Convert every line of the records below into a JSON list of strings, one string per line, skipping blank lines and leaving out the pictures.

---------- GIVEN INFORMATION

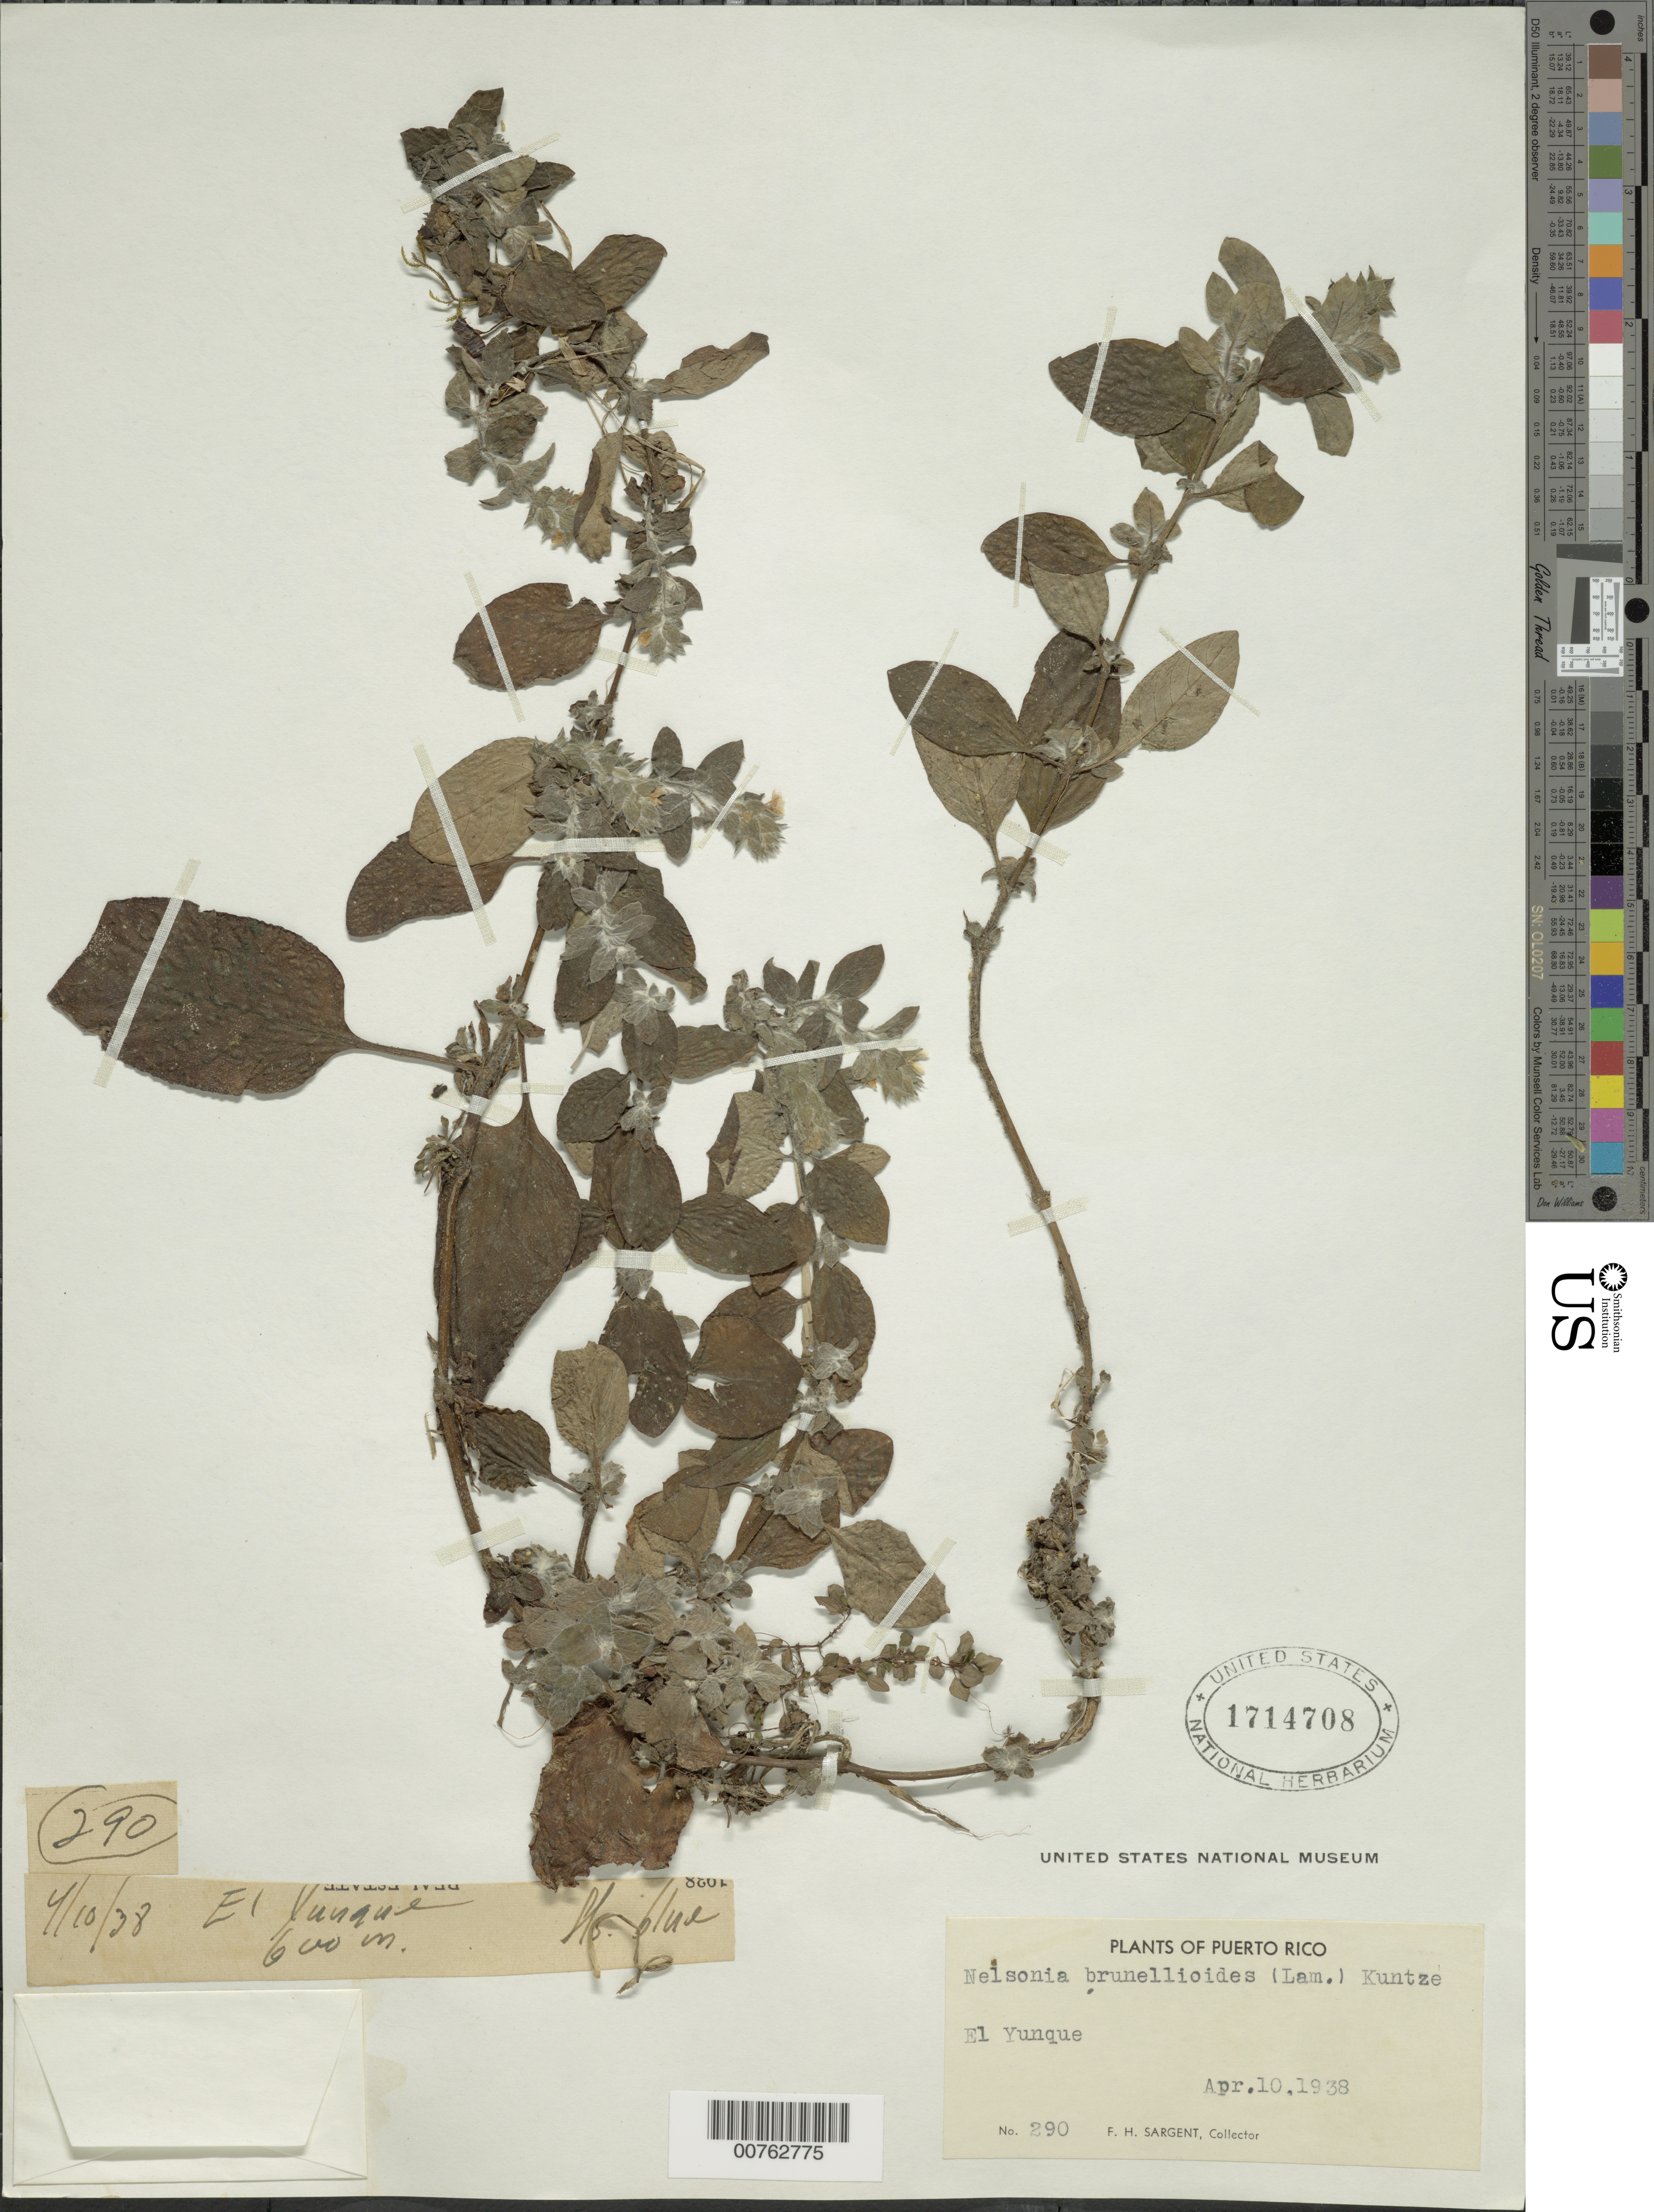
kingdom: Plantae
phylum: Tracheophyta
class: Magnoliopsida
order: Lamiales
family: Acanthaceae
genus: Nelsonia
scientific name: Nelsonia canescens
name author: (Lam.) Spreng.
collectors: F. H. Sargent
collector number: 290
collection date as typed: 10 Apr 1938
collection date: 1938-04-10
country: Puerto Rico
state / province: Río Grande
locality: El Yunque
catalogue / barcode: US 1714708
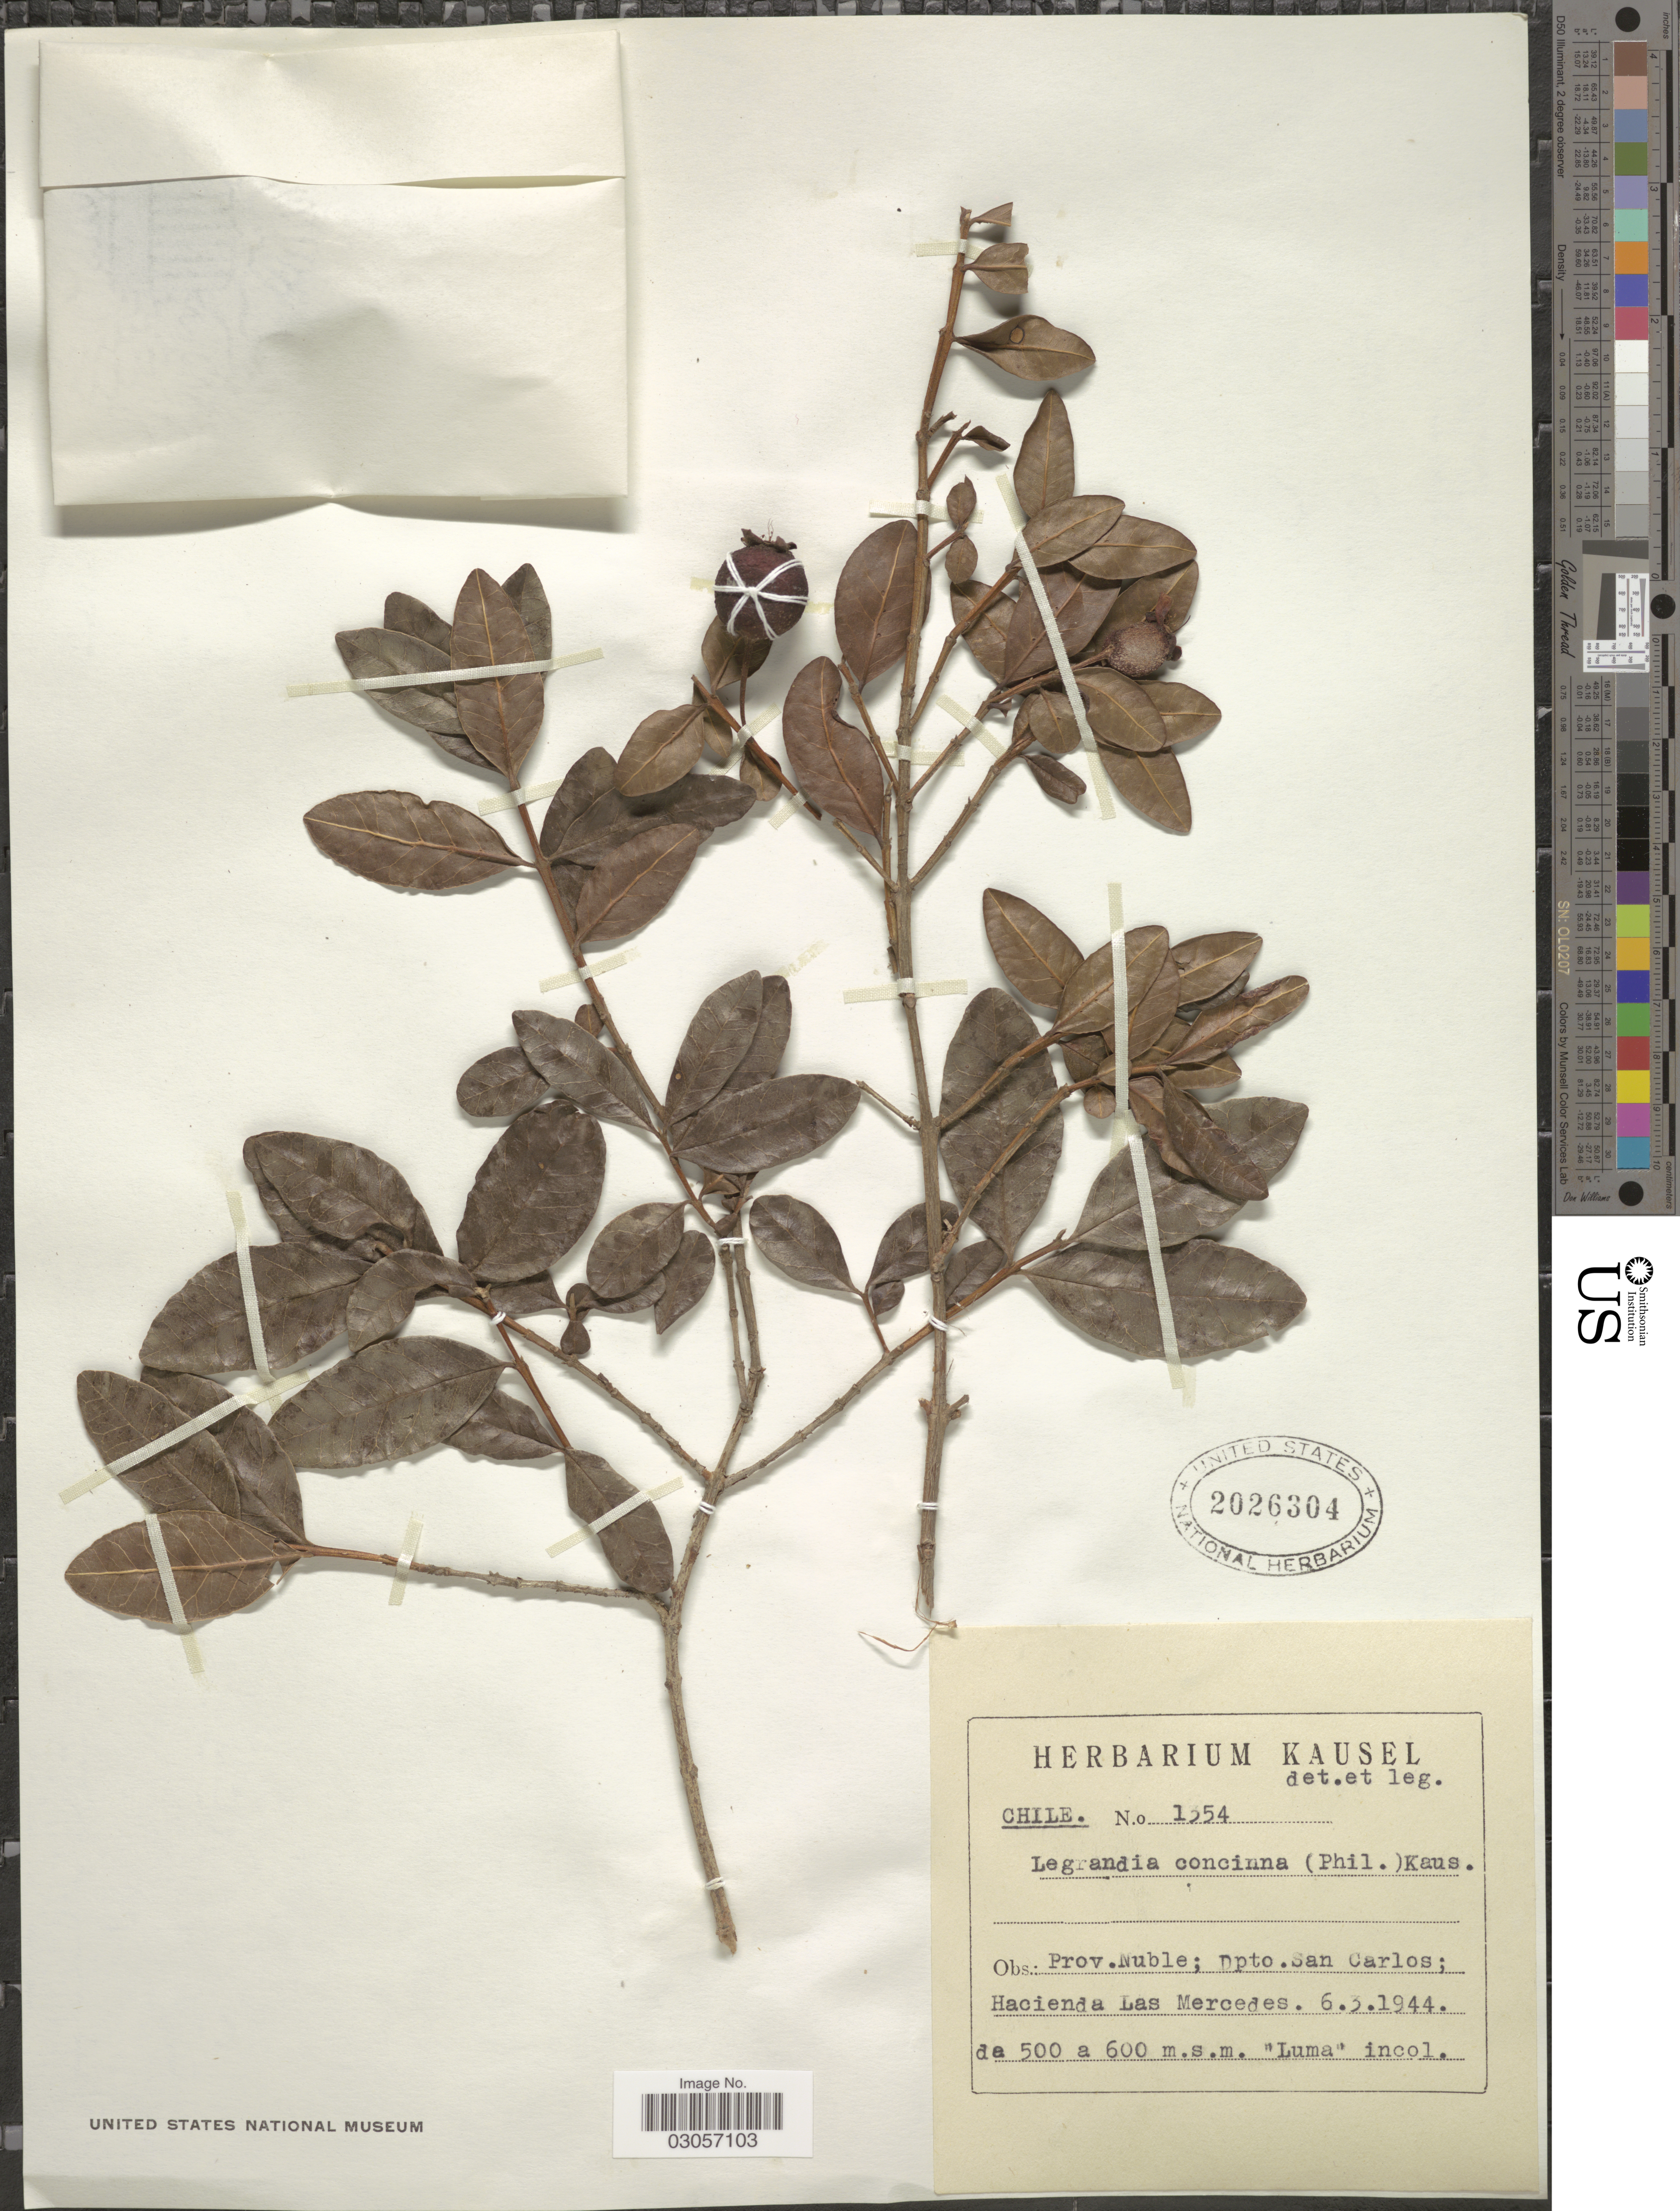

--------------------

WRITTEN ANSWER ->
[
  "kingdom: Plantae",
  "phylum: Tracheophyta",
  "class: Magnoliopsida",
  "order: Lamiales",
  "family: Acanthaceae",
  "genus: Nelsonia",
  "scientific name: Nelsonia canescens",
  "name author: (Lam.) Spreng.",
  "collectors: F. H. Sargent",
  "collector number: 290",
  "collection date as typed: 10 Apr 1938",
  "collection date: 1938-04-10",
  "country: Puerto Rico",
  "state / province: Río Grande",
  "locality: El Yunque",
  "catalogue / barcode: US 1714708"
]